§ Action item
The answer should consist solely of the lines from the first one below through the line containing "For SAU, this", copied exactly.

§ Records provided
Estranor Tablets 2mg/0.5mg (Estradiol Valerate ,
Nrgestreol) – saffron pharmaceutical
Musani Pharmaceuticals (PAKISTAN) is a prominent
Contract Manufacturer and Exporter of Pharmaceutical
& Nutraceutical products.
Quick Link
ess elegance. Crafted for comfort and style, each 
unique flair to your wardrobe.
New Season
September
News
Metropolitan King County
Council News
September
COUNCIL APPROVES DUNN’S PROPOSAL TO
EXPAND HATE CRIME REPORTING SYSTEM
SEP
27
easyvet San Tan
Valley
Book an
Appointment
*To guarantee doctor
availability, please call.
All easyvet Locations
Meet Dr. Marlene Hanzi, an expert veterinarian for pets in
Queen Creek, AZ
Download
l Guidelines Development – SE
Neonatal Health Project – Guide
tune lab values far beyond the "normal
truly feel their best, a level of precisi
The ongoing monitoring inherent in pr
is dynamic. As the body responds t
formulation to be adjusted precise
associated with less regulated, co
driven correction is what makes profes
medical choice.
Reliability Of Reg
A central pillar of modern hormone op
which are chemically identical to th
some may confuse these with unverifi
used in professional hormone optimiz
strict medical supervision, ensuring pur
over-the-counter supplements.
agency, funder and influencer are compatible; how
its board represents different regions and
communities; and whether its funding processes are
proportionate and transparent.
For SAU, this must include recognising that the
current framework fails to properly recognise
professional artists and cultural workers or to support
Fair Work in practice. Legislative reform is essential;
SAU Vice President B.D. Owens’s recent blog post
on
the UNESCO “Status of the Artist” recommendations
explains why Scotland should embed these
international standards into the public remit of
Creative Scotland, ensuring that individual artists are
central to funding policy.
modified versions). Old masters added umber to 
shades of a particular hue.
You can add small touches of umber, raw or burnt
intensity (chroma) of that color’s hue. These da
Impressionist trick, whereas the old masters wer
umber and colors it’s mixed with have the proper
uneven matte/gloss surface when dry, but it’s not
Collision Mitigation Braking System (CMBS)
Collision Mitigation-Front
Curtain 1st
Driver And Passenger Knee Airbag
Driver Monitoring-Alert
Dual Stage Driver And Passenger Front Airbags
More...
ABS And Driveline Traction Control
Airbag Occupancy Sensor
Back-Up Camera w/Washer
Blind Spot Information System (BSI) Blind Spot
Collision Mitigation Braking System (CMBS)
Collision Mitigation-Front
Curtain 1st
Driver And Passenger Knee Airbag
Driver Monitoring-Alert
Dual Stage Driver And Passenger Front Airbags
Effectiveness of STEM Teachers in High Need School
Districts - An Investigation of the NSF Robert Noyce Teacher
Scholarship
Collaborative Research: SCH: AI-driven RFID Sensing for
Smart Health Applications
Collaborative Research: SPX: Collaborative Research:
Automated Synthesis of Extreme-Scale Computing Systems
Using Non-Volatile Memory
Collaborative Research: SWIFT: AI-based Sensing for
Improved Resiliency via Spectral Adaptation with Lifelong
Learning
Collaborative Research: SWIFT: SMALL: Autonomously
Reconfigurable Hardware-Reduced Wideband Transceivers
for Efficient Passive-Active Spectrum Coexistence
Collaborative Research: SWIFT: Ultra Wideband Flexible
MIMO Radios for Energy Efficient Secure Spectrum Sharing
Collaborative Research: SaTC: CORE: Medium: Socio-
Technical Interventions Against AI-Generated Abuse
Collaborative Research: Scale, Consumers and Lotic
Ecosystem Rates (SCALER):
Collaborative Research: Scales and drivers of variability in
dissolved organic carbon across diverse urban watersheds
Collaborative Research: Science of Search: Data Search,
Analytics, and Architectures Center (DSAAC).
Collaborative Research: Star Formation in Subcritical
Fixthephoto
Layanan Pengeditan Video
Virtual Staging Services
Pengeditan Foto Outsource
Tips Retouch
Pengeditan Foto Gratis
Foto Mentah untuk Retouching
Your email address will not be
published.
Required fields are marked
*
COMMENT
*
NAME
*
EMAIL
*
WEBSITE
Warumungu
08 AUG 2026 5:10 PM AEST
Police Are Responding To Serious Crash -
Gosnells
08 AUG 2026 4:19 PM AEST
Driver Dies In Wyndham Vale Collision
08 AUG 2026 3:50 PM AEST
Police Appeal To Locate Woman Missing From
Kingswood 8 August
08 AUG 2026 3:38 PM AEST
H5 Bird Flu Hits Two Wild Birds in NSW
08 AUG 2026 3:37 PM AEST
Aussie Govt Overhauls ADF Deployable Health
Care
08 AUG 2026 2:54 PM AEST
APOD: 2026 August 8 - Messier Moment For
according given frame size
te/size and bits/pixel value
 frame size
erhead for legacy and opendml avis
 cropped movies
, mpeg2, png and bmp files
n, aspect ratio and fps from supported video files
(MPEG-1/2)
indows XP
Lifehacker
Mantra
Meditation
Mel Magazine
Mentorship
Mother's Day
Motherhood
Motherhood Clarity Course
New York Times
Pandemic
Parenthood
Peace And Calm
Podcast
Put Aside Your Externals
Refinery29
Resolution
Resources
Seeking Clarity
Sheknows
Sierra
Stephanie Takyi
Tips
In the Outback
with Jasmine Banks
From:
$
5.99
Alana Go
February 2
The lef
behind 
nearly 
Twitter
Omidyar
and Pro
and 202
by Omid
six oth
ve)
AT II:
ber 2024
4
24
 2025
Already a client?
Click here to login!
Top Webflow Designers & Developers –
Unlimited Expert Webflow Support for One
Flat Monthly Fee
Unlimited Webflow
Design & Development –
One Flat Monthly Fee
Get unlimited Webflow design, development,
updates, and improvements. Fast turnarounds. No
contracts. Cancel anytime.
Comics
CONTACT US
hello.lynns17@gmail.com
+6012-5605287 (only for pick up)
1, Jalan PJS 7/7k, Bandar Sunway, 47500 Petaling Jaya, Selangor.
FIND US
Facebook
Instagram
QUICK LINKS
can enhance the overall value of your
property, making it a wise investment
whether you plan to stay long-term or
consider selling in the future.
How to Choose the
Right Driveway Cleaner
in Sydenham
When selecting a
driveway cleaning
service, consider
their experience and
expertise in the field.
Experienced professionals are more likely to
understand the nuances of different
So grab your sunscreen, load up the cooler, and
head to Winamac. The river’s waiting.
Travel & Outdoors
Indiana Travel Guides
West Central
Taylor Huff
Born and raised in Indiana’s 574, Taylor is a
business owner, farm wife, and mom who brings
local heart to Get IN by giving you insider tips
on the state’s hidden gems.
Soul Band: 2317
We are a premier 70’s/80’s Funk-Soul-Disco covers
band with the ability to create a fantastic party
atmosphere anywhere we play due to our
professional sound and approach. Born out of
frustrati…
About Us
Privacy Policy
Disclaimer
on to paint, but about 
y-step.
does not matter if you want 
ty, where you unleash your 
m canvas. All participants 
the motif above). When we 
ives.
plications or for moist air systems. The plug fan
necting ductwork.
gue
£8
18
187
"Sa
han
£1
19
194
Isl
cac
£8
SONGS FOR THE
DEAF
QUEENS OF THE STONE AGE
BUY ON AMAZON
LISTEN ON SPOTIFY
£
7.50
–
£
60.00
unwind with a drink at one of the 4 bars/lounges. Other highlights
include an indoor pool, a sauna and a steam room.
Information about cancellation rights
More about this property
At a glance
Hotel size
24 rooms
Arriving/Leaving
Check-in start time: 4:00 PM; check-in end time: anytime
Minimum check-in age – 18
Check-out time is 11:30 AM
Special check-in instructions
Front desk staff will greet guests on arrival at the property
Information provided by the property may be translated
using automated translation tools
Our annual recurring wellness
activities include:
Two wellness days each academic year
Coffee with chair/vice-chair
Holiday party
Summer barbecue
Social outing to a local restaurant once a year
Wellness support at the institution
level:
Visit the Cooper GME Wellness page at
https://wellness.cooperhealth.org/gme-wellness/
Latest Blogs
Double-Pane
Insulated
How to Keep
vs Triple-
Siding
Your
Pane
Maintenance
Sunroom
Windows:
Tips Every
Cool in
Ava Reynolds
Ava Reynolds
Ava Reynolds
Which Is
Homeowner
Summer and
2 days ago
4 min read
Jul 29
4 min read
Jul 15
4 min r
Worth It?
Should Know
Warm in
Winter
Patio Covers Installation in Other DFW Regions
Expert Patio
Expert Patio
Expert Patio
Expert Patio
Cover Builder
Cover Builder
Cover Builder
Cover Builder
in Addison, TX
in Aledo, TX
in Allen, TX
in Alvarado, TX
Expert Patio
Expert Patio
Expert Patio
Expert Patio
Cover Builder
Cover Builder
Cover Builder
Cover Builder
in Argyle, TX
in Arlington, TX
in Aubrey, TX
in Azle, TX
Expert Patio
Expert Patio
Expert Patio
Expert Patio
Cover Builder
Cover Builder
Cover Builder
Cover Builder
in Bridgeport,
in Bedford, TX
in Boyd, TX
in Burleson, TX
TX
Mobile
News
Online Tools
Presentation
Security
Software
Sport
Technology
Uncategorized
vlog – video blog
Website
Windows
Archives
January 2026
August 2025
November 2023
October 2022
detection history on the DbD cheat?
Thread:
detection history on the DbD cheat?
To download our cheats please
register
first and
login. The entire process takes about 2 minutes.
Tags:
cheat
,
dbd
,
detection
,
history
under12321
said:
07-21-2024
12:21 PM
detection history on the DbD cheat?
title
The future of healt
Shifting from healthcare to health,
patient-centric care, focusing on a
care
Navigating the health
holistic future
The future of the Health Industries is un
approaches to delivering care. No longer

§ Finished exercise
Estranor Tablets 2mg/0.5mg (Estradiol Valerate ,
Nrgestreol) – saffron pharmaceutical
Musani Pharmaceuticals (PAKISTAN) is a prominent
Contract Manufacturer and Exporter of Pharmaceutical
& Nutraceutical products.
Quick Link
ess elegance. Crafted for comfort and style, each 
unique flair to your wardrobe.
New Season
September
News
Metropolitan King County
Council News
September
COUNCIL APPROVES DUNN’S PROPOSAL TO
EXPAND HATE CRIME REPORTING SYSTEM
SEP
27
easyvet San Tan
Valley
Book an
Appointment
*To guarantee doctor
availability, please call.
All easyvet Locations
Meet Dr. Marlene Hanzi, an expert veterinarian for pets in
Queen Creek, AZ
Download
l Guidelines Development – SE
Neonatal Health Project – Guide
tune lab values far beyond the "normal
truly feel their best, a level of precisi
The ongoing monitoring inherent in pr
is dynamic. As the body responds t
formulation to be adjusted precise
associated with less regulated, co
driven correction is what makes profes
medical choice.
Reliability Of Reg
A central pillar of modern hormone op
which are chemically identical to th
some may confuse these with unverifi
used in professional hormone optimiz
strict medical supervision, ensuring pur
over-the-counter supplements.
agency, funder and influencer are compatible; how
its board represents different regions and
communities; and whether its funding processes are
proportionate and transparent.
For SAU, this must include recognising that the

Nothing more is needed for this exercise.